─── Dataset records ───

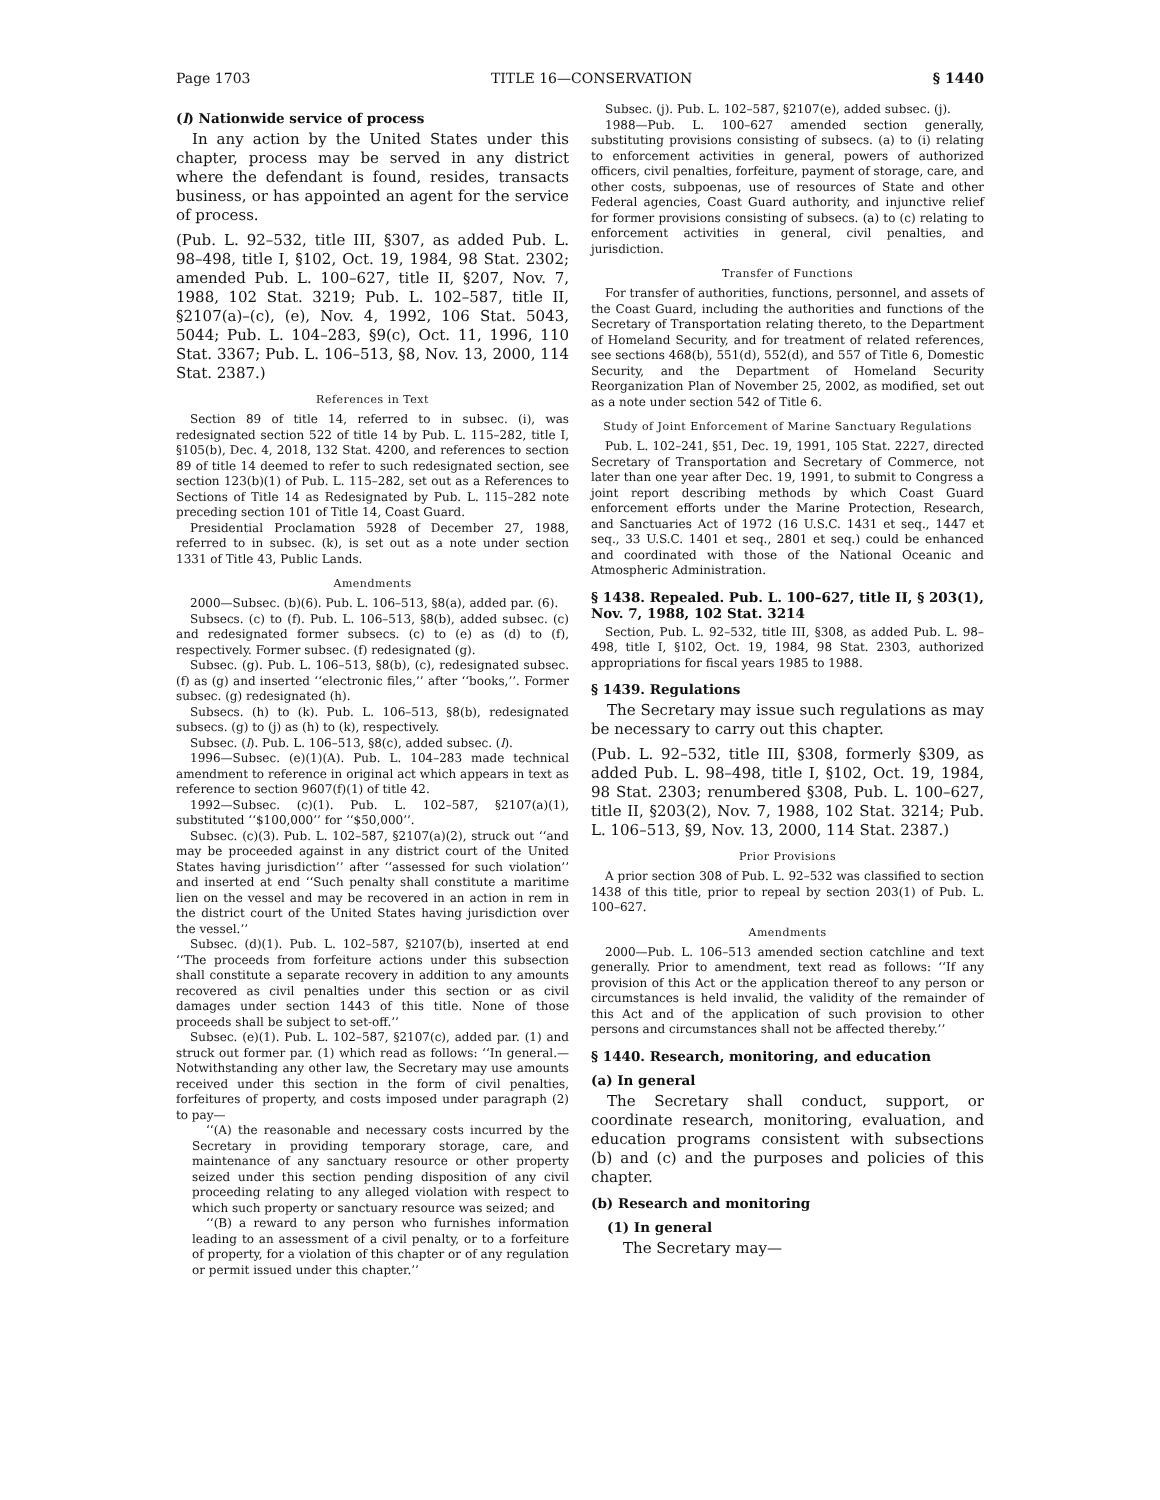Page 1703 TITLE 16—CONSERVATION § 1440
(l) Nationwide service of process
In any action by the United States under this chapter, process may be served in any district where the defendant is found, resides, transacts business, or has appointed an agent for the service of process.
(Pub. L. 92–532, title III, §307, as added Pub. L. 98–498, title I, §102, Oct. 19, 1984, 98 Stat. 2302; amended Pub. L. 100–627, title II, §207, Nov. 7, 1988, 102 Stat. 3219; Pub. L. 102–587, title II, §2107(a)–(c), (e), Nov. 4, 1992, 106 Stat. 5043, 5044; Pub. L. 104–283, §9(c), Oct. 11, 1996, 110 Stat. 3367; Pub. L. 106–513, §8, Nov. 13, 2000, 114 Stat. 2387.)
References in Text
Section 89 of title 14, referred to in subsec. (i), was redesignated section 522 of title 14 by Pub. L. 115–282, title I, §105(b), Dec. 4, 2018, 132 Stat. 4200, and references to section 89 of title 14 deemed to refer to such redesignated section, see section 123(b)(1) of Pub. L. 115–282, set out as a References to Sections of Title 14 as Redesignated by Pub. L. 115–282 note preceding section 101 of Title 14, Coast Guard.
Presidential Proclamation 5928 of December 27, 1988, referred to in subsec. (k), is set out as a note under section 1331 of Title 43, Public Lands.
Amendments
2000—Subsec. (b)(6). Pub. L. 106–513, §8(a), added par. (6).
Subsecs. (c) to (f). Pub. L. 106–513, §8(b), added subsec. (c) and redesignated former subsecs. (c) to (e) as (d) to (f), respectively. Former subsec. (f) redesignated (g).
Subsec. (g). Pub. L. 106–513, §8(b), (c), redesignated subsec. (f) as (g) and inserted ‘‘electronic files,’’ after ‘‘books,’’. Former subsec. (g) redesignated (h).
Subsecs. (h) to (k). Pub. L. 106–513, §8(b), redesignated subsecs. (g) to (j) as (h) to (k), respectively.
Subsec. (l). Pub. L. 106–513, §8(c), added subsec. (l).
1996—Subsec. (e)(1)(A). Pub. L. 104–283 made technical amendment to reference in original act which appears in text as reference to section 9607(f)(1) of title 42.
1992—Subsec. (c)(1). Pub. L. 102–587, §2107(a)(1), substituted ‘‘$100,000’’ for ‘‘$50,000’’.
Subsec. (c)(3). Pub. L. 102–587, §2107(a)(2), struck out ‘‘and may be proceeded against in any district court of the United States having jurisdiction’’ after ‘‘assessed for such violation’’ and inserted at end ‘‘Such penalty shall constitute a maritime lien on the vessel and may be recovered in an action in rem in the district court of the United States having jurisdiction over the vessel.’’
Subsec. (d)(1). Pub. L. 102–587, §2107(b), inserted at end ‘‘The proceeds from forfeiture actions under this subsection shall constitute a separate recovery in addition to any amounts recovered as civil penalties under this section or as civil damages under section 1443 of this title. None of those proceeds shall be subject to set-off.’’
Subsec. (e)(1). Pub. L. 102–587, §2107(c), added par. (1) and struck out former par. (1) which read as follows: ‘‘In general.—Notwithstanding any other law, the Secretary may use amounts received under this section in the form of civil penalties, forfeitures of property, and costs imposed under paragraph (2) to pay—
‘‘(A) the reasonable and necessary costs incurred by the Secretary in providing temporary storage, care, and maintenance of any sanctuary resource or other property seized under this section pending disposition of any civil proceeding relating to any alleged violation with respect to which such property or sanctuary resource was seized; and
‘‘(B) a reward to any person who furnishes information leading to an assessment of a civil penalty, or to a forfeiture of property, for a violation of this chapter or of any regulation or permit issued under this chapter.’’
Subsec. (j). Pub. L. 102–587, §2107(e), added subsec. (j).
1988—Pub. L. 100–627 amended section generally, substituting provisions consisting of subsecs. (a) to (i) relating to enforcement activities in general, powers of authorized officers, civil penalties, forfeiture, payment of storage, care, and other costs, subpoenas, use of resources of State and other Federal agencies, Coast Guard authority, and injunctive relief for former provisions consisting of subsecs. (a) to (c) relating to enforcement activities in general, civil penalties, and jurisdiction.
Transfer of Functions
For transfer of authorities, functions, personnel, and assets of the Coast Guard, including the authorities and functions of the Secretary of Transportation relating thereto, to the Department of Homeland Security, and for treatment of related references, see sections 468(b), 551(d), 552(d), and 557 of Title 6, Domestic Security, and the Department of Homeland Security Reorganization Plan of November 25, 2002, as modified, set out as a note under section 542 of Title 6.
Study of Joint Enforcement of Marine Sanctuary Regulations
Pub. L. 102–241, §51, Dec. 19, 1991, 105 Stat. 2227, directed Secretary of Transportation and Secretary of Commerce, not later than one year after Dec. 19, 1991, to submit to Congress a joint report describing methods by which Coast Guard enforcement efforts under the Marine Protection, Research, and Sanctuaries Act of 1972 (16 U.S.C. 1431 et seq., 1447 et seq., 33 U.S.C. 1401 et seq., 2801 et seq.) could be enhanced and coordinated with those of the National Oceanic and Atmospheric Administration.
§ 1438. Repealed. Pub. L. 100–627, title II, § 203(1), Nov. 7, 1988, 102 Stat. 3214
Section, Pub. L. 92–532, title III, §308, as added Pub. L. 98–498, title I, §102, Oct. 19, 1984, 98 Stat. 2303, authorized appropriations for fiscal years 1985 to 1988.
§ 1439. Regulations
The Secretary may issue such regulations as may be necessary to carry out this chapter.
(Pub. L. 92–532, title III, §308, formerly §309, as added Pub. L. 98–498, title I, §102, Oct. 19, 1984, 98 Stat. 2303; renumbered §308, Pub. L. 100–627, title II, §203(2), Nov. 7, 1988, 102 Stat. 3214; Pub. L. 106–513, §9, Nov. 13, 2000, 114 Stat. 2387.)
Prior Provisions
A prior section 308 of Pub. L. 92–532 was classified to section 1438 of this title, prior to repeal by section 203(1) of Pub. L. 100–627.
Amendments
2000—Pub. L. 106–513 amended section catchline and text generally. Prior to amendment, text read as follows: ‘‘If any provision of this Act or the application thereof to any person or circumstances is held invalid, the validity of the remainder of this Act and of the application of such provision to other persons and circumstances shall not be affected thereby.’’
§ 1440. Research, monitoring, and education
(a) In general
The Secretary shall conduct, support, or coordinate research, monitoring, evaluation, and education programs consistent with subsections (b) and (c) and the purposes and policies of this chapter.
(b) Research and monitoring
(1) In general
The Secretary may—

───

_About this exercise_. Repeat the material exactly and drop each image.

_Written answer_.
Page 1703 TITLE 16—CONSERVATION § 1440
(l) Nationwide service of process
In any action by the United States under this chapter, process may be served in any district where the defendant is found, resides, transacts business, or has appointed an agent for the service of process.
(Pub. L. 92–532, title III, §307, as added Pub. L. 98–498, title I, §102, Oct. 19, 1984, 98 Stat. 2302; amended Pub. L. 100–627, title II, §207, Nov. 7, 1988, 102 Stat. 3219; Pub. L. 102–587, title II, §2107(a)–(c), (e), Nov. 4, 1992, 106 Stat. 5043, 5044; Pub. L. 104–283, §9(c), Oct. 11, 1996, 110 Stat. 3367; Pub. L. 106–513, §8, Nov. 13, 2000, 114 Stat. 2387.)
References in Text
Section 89 of title 14, referred to in subsec. (i), was redesignated section 522 of title 14 by Pub. L. 115–282, title I, §105(b), Dec. 4, 2018, 132 Stat. 4200, and references to section 89 of title 14 deemed to refer to such redesignated section, see section 123(b)(1) of Pub. L. 115–282, set out as a References to Sections of Title 14 as Redesignated by Pub. L. 115–282 note preceding section 101 of Title 14, Coast Guard.
Presidential Proclamation 5928 of December 27, 1988, referred to in subsec. (k), is set out as a note under section 1331 of Title 43, Public Lands.
Amendments
2000—Subsec. (b)(6). Pub. L. 106–513, §8(a), added par. (6).
Subsecs. (c) to (f). Pub. L. 106–513, §8(b), added subsec. (c) and redesignated former subsecs. (c) to (e) as (d) to (f), respectively. Former subsec. (f) redesignated (g).
Subsec. (g). Pub. L. 106–513, §8(b), (c), redesignated subsec. (f) as (g) and inserted ‘‘electronic files,’’ after ‘‘books,’’. Former subsec. (g) redesignated (h).
Subsecs. (h) to (k). Pub. L. 106–513, §8(b), redesignated subsecs. (g) to (j) as (h) to (k), respectively.
Subsec. (l). Pub. L. 106–513, §8(c), added subsec. (l).
1996—Subsec. (e)(1)(A). Pub. L. 104–283 made technical amendment to reference in original act which appears in text as reference to section 9607(f)(1) of title 42.
1992—Subsec. (c)(1). Pub. L. 102–587, §2107(a)(1), substituted ‘‘$100,000’’ for ‘‘$50,000’’.
Subsec. (c)(3). Pub. L. 102–587, §2107(a)(2), struck out ‘‘and may be proceeded against in any district court of the United States having jurisdiction’’ after ‘‘assessed for such violation’’ and inserted at end ‘‘Such penalty shall constitute a maritime lien on the vessel and may be recovered in an action in rem in the district court of the United States having jurisdiction over the vessel.’’
Subsec. (d)(1). Pub. L. 102–587, §2107(b), inserted at end ‘‘The proceeds from forfeiture actions under this subsection shall constitute a separate recovery in addition to any amounts recovered as civil penalties under this section or as civil damages under section 1443 of this title. None of those proceeds shall be subject to set-off.’’
Subsec. (e)(1). Pub. L. 102–587, §2107(c), added par. (1) and struck out former par. (1) which read as follows: ‘‘In general.—Notwithstanding any other law, the Secretary may use amounts received under this section in the form of civil penalties, forfeitures of property, and costs imposed under paragraph (2) to pay—
‘‘(A) the reasonable and necessary costs incurred by the Secretary in providing temporary storage, care, and maintenance of any sanctuary resource or other property seized under this section pending disposition of any civil proceeding relating to any alleged violation with respect to which such property or sanctuary resource was seized; and
‘‘(B) a reward to any person who furnishes information leading to an assessment of a civil penalty, or to a forfeiture of property, for a violation of this chapter or of any regulation or permit issued under this chapter.’’
Subsec. (j). Pub. L. 102–587, §2107(e), added subsec. (j).
1988—Pub. L. 100–627 amended section generally, substituting provisions consisting of subsecs. (a) to (i) relating to enforcement activities in general, powers of authorized officers, civil penalties, forfeiture, payment of storage, care, and other costs, subpoenas, use of resources of State and other Federal agencies, Coast Guard authority, and injunctive relief for former provisions consisting of subsecs. (a) to (c) relating to enforcement activities in general, civil penalties, and jurisdiction.
Transfer of Functions
For transfer of authorities, functions, personnel, and assets of the Coast Guard, including the authorities and functions of the Secretary of Transportation relating thereto, to the Department of Homeland Security, and for treatment of related references, see sections 468(b), 551(d), 552(d), and 557 of Title 6, Domestic Security, and the Department of Homeland Security Reorganization Plan of November 25, 2002, as modified, set out as a note under section 542 of Title 6.
Study of Joint Enforcement of Marine Sanctuary Regulations
Pub. L. 102–241, §51, Dec. 19, 1991, 105 Stat. 2227, directed Secretary of Transportation and Secretary of Commerce, not later than one year after Dec. 19, 1991, to submit to Congress a joint report describing methods by which Coast Guard enforcement efforts under the Marine Protection, Research, and Sanctuaries Act of 1972 (16 U.S.C. 1431 et seq., 1447 et seq., 33 U.S.C. 1401 et seq., 2801 et seq.) could be enhanced and coordinated with those of the National Oceanic and Atmospheric Administration.
§ 1438. Repealed. Pub. L. 100–627, title II, § 203(1), Nov. 7, 1988, 102 Stat. 3214
Section, Pub. L. 92–532, title III, §308, as added Pub. L. 98–498, title I, §102, Oct. 19, 1984, 98 Stat. 2303, authorized appropriations for fiscal years 1985 to 1988.
§ 1439. Regulations
The Secretary may issue such regulations as may be necessary to carry out this chapter.
(Pub. L. 92–532, title III, §308, formerly §309, as added Pub. L. 98–498, title I, §102, Oct. 19, 1984, 98 Stat. 2303; renumbered §308, Pub. L. 100–627, title II, §203(2), Nov. 7, 1988, 102 Stat. 3214; Pub. L. 106–513, §9, Nov. 13, 2000, 114 Stat. 2387.)
Prior Provisions
A prior section 308 of Pub. L. 92–532 was classified to section 1438 of this title, prior to repeal by section 203(1) of Pub. L. 100–627.
Amendments
2000—Pub. L. 106–513 amended section catchline and text generally. Prior to amendment, text read as follows: ‘‘If any provision of this Act or the application thereof to any person or circumstances is held invalid, the validity of the remainder of this Act and of the application of such provision to other persons and circumstances shall not be affected thereby.’’
§ 1440. Research, monitoring, and education
(a) In general
The Secretary shall conduct, support, or coordinate research, monitoring, evaluation, and education programs consistent with subsections (b) and (c) and the purposes and policies of this chapter.
(b) Research and monitoring
(1) In general
The Secretary may—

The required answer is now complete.